Inspirator itu Kini Telah Kembali Pulang! Selamat Jalan Sahabatku



TendaBesar.Id - Bogor - Ustaz Izza Julkarnain adalah sosok pejuang sejati yang menapaki jalan kehidupan dengan penuh keikhlasan dan pengorbanan. Sejak masa SMA, beliau sudah merantau dari kampung halamannya di BIMA ke kota Hujan di Bogor. Sosok beliau saya kenal sebagai pemuda yang mandiri, tidak bergantung pada siapa pun kecuali kepada Allah. Di saat kebanyakan pemuda sebaya dengannya, masih sibuk mencari arah hidup, beliau sudah meneguhkan niat untuk berkhidmat di jalan dakwah dan pendidikan dua bidang yang kelak menjadi napas perjuangannya hingga akhir hayat.

Dalam setiap langkahnya, Ustaz Julkarnain menanamkan nilai-nilai kesungguhan, perjuangan, kesederhanaan, dan cinta kepada pengetahuan dan kemandirian. Ia tidak sekadar mengajar, tetapi mendidik dengan hati. Setiap kata yang keluar dari lisannya selalu membawa kesejukan, membangkitkan semangat iman, dan menumbuhkan kesadaran akan pentingnya menjadi insan yang bermanfaat bagi diri dan sesama.

Saat pertama bertemu beliau di tahun 2001, sebagai insan pertama kali merantau ke daerah orang, tak ada sanak saudara dan perbekalan juga sudah tiada. Tujuan awalnya  mencari ilmu pengetahuan, namun karena keadaan, niatpun berubah arah menjadi bagaimana bertahan hidup meskipun hanya sesuap nasi dan seteguk air. Setiap usai shalat, dalam do’a, saya selalu meneteskan air mata, mengenang kegagalan masuk LIPIA, malu kepada orang tua, juga warga masyarakat yang mengetahui keberangkatan, dan kini terkatung-katung di daerah orang.

# [Serangkaian baris]
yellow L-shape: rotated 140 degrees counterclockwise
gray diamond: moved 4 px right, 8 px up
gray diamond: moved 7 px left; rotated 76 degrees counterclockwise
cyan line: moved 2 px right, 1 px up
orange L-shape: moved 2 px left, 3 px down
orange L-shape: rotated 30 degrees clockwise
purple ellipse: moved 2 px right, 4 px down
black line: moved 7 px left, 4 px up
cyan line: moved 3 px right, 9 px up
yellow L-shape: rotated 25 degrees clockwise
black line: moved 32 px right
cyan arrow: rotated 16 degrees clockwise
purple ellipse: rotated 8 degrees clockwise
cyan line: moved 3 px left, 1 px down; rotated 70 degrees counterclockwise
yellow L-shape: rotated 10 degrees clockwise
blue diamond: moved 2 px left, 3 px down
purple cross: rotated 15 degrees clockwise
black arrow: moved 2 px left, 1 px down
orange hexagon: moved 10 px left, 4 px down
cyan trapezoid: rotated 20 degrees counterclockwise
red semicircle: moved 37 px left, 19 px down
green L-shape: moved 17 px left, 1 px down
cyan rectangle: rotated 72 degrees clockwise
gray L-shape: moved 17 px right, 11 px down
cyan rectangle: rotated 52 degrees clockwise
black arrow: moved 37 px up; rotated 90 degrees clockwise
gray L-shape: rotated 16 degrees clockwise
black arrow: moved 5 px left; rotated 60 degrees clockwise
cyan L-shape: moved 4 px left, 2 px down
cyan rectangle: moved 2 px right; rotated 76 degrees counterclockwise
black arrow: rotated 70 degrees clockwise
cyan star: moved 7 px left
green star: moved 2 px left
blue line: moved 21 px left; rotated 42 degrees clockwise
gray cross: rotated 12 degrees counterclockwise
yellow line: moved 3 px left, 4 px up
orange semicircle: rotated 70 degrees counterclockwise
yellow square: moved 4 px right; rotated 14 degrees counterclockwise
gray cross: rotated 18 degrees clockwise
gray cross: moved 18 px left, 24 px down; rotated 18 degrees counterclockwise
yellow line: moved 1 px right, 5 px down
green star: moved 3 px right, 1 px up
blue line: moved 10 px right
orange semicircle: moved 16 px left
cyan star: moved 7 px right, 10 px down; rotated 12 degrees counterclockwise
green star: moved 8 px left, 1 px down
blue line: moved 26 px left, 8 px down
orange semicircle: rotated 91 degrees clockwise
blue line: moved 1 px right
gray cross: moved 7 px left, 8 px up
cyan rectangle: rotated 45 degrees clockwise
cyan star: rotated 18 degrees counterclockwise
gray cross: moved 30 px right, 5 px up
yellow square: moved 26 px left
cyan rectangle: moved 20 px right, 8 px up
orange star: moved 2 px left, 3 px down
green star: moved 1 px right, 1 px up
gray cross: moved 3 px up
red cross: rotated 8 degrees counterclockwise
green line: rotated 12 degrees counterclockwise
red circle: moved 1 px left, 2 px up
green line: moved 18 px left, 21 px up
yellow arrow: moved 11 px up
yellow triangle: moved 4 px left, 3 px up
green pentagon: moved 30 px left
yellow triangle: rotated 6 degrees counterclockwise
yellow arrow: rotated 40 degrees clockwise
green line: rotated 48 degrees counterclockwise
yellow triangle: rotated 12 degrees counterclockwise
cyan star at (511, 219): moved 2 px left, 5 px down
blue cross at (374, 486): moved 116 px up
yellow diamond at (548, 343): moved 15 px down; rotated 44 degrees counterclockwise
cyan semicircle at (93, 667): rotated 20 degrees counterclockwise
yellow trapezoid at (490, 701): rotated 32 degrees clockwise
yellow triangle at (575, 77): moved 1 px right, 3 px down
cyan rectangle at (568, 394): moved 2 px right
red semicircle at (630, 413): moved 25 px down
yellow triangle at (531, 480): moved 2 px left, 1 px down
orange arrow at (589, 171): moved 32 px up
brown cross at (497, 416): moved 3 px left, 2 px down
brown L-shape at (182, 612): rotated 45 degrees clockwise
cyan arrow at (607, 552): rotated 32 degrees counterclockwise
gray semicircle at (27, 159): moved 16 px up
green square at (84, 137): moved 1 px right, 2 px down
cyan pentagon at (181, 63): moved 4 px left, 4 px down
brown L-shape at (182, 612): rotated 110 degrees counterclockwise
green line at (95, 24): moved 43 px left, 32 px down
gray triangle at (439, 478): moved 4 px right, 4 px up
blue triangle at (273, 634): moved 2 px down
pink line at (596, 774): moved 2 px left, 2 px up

# [TUJUAN 1]
Tulis ulang bagian teks tentang Ustaz Izza Julkarnain dari "Dalam setiap langkahnya, Ustaz" sampai "diri dan sesama.", dan ganti "kesejukan" dengan "ketenangan".
# [TUJUAN 2]
Jawablah pertanyaan berikut berdasarkan teks tentang Ustaz Izza Julkarnain.
(a) Dari kampung halaman mana Ustaz Izza Julkarnain merantau ke Bogor?
(b) Pada tahun berapa penulis pertama kali bertemu beliau?
(c) Lembaga apa yang gagal dimasuki penulis?

# [JAWABAN LENGKAP 1]
Dalam setiap langkahnya, Ustaz Julkarnain menanamkan nilai-nilai kesungguhan, perjuangan, kesederhanaan, dan cinta kepada pengetahuan dan kemandirian. Ia tidak sekadar mengajar, tetapi mendidik dengan hati. Setiap kata yang keluar dari lisannya selalu membawa ketenangan, membangkitkan semangat iman, dan menumbuhkan kesadaran akan pentingnya menjadi insan yang bermanfaat bagi diri dan sesama.

# [JAWABAN LENGKAP 2]
(a) BIMA.
(b) Tahun 2001.
(c) LIPIA.